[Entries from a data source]
++++++++

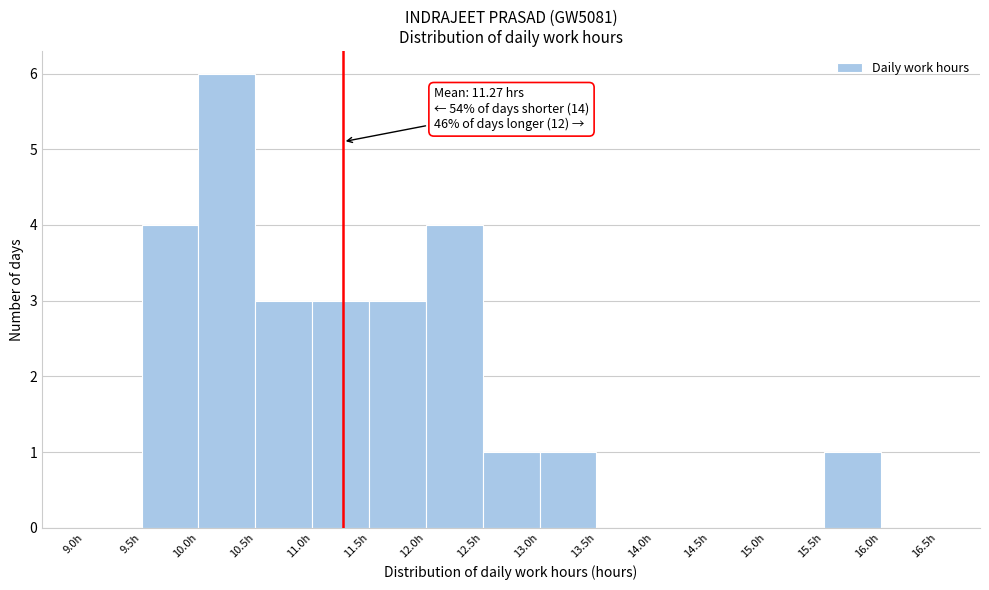

Which range on the x-axis has the tallest bar?

10.0 to 10.5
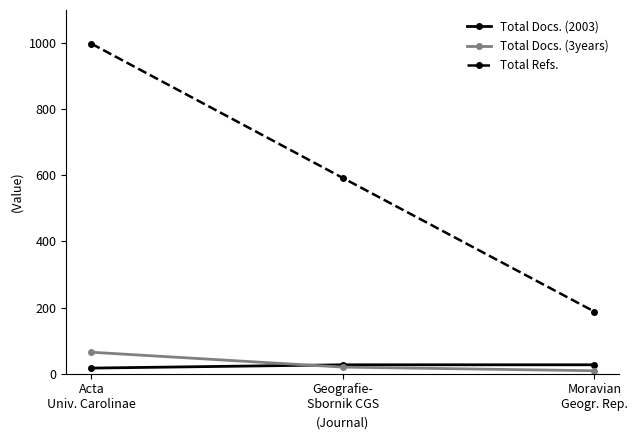

What is the value of the Total Docs. (2003) point at the 3rd from the left?

27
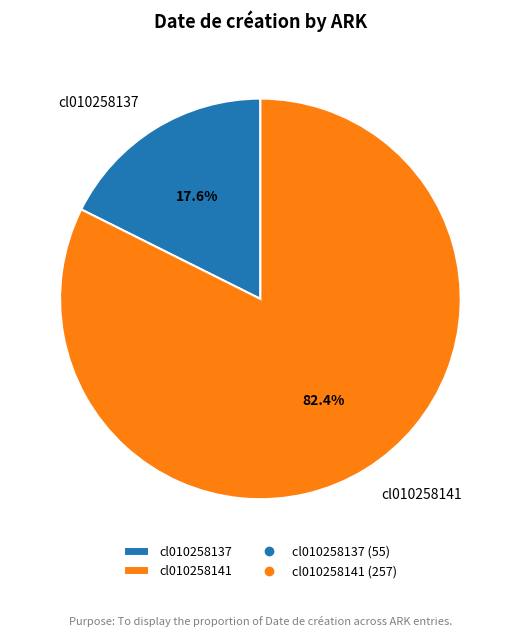

What is the smallest slice in the pie chart?

cl010258137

++++++++

**Prompt:**
Please copy out every line of the entries above word for word, leaving out the pictures.

**Task result:**
Which range on the x-axis has the tallest bar?

10.0 to 10.5

What is the value of the Total Docs. (2003) point at the 3rd from the left?

27

What is the smallest slice in the pie chart?

cl010258137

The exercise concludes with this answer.